Let’s define a model and a clip function
using Zygote, LinearAlgebra
clip(g) = g./norm(g)
a = 2; b = 1; m(x,y) = a*x*(y-a)+b
gradient(m, 2, 3) # returns (2,4)
gradient(m,2,3) |> clip # returns (0.4472135954999579, 0.8944271909999159)
But I’m using Flux’s train function so I need to directly provide a loss function with a clipped gradient. But this does not work :
gradient(2,3) do (x,y)
Zygote.hook(clip, m(x,y))
end
ERROR: MethodError: no method matching (::var"#31#32")(::Int64, ::Int64)
Stacktrace:
[1] macro expansion at C:\Users\Henri\.julia\packages\Zygote\ApBXe\src\compiler\interface2.jl:0 [inlined]
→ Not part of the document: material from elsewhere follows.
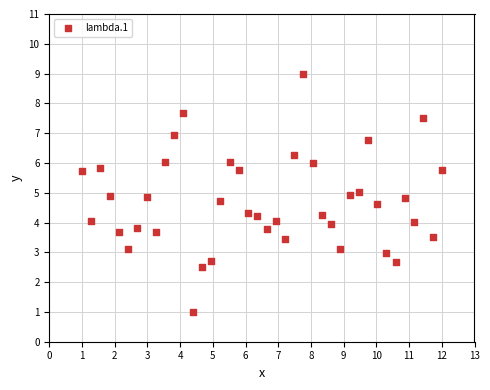

What is the range of Y values (max minus min)?

8.0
[2] _pullback(::Zygote.Context, ::var"#31#32", ::Int64, ::Int64) at C:\Users\Henri\.julia\packages\Zygote\ApBXe\src\compiler\interface2.jl:7
[3] _pullback(::Function, ::Int64, ::Int64) at C:\Users\Henri\.julia\packages\Zygote\ApBXe\src\compiler\interface.jl:29
[4] pullback(::Function, ::Int64, ::Int64) at C:\Users\Henri\.julia\packages\Zygote\ApBXe\src\compiler\interface.jl:35
[5] gradient(::Function, ::Int64, ::Vararg{Int64,N} where N) at C:\Users\Henri\.julia\packages\Zygote\ApBXe\src\compiler\interface.jl:44
[6] top-level scope at none:0
I cannot find any documentation on how to clip a gradient. Which is weird because it’s a frequently used tool in DL I think.
1 Like
The error here is actually in your do
block; it should be x, y
, not (x, y)
, since as written it’s expecting a tuple of two things rather than two arguments.
However, that then returns (2, 4)
, which isn’t what you want. The reason is that hook
applies to the gradient of the variable passed to it. This is slightly clearer if you write
gradient(2,3) do x, y
l = m(x, y)
Zygote.hook(clip, l)
end
clip
gets passed l̄
, the gradient of the loss, which is always 1
, so this doesn’t do anything useful. To apply clip
to (x, y)
you have to pass that value to hook
. Here’s one way to write that:
gradient(2,3) do x, y
x, y = Zygote.hook(clip, (x, y))
m(x, y)
end
If you can think of ways to make this stuff clearer in the docs a pr would be huge! This is definitely the kind of area we’d like to be a bit more comprehensive on.
1 Like
Thank you, it’s getting clearer. And how would you proceed to clip the gradient of a loss function? I tried this
using Flux, LinearAlgebra
model = Chain(Dense(2,1))
clip(g) = g./norm(g)
loss(x,y) = mean((x .- y).^2)
batch = (rand(2,2), rand(1,2))
gs = gradient(Flux.params(model)) do
loss(model(batch[1]), batch[2])
end
gs_clip = gradient(Flux.params(model)) do
Zygote.hook(clip, loss(model(batch[1]), batch[2]))
end
But gs and gs_clip are equal. I’d happily make a PR but I need to fully understand this first since the typical use-case in ML is to clip the gradient of the loss function.
Maybe it would also be interesting to provide clip as a built-in utility function.
Right, that has the same issue as the original example: you’re applying clip
to the gradient of the loss value, not to the parameters.
One way to approach this would be to define a function like gradclip(x) = hook(clip, x)
and then do model = mapleaves(gradclip, model)
within the forward pass. Definitely agree that we could use some examples and/or utilities for that kind of thing as it’s not obvious.
1 Like
Ha yes indeed, this time it was on purpose, I thought the clipping heuristic was to clip the gradient of the error before backpropagating in the parameters. But it’s the gradient w.r.t. the parameters which is clipped. Thanks for your time, I’ll practice.